Quizás esa vida en la cual Tomás sigue pedaleando, lo está dejando transitar unos minutos en un pedazo del camino que se parece un poco al poema de Juan de la Cruz. Es cierto, hasta los santos han transitado momentos de profunda crisis, una “noche oscura del alma”.
Tomás está descubriendo que decirle a una persona que puede contar con él para ser escuchada, es una declaración grande. Escuchar la humanidad del otro, no es dar consejos o convertirse en el juez, es reconocer a ese ser humano con sus ángeles y demonios. Tomás desde su realidad se está encontrando con otras historias, entendiendo que puede escuchar lo que le preocupa a la otra persona, sus emociones, las consecuencias de sus acciones y mirándolo como un “corazón que late”.
Termina un día, nuevamente Tomás respira profundo y recuerda dos frases: “hay que pedalear, falta poco“ y “hasta los santos han tenido la noche oscura del alma”.

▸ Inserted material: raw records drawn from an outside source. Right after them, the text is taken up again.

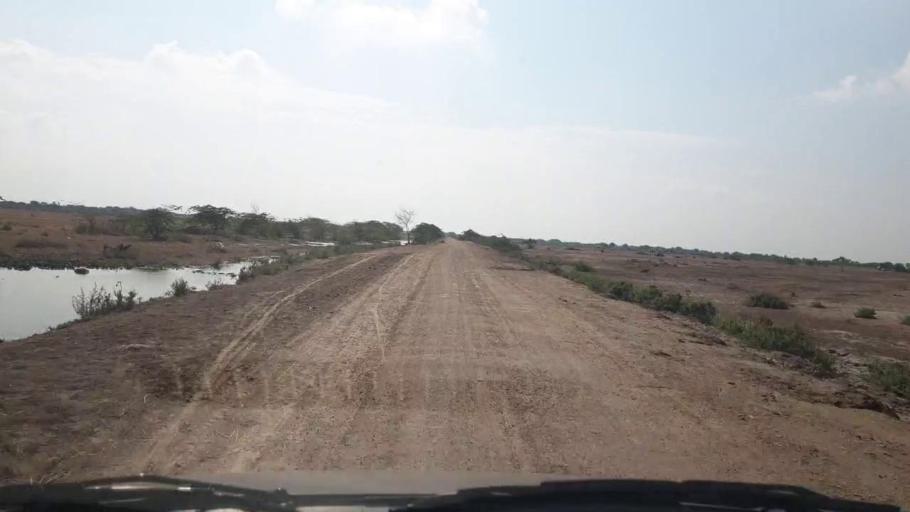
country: PK
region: Sindh
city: Badin
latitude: 24.4948
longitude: 68.6119
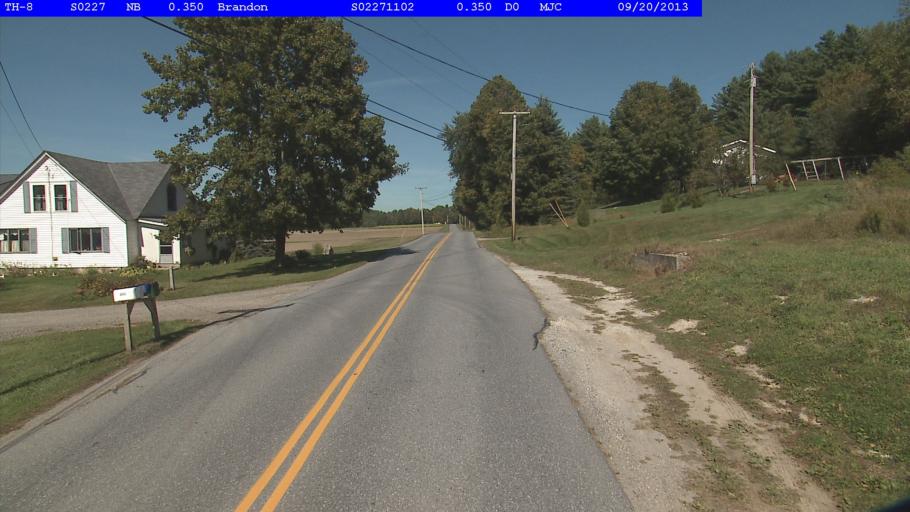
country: US
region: Vermont
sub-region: Rutland County
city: Brandon
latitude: 43.7794
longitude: -73.0524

¿Cuántas veces he tenido cerca un Tomás que necesita sacar lo que lleva por dentro? Algunas veces el silencio del otro es producto de mis consejos, evaluaciones y etiquetas, dejó de abrir su castillo, para cuidar sus piezas de cristal.
Verbalizar lo que está pasando en nuestra vida, no nos quita ser agradecidos, tener esperanzas, hacernos cargo, amar y seguir adelante. Muchas veces necesitamos sacar eso que estamos viviendo, para luego encontrar las “Razones para vivir”.
¿Será que no sabemos manejar el miedo que nos da escuchar los demonios de la otra persona?